Simon Riggs wrote:
> On Tue, 2008-12-23 at 18:23 +0200, Heikki Linnakangas wrote:
>> (later) OldestXmin <xid>
>> When a hot standby server is running read-only queries,
>> indicates the
>> current OldestXmin on the standby. The primary can refrain from
>> vacuuming tuples still required by the slave using this value, if so
>> configured.
>
> This is all reading like you are relaying someone else's thoughts, or
> that of a committee.
No, I can assure you all the confusing words are from my head only :-).
> The above is the exact opposite of your position on 11 Sep, where you
> said having a matching xmin between primary and standby "makes an awful
> solution for high availability" which Richard, Greg, Robert at least
> agreed explicitly with.
It does, for high availability. There's other use cases where it might
be desired (spreading load of read-only queries across servers).
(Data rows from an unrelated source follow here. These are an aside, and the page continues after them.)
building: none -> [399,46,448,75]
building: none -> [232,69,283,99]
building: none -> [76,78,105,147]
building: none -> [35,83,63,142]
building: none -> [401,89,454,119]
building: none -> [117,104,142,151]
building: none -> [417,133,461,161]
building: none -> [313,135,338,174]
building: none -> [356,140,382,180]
And a
softer version where the master only respects the slaves OldestXmin up
to a point is a good compromise for high availability setups too.
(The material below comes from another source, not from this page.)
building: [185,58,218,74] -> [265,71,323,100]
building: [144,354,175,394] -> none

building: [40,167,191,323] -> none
I haven't seen any one-size-fits-all solution to this issue, so we have
to cater for many. Note that I proposed this exact scheme, where the
slave sends its OldestXmin to the master, at the bottom of that same email.
>> That will ensure that the standby doesn't need to stall WAL
>> application because of read-only queries.
>
> It doesn't need to. That is already optional.
Oh right. I should've added, "without having to kill queries".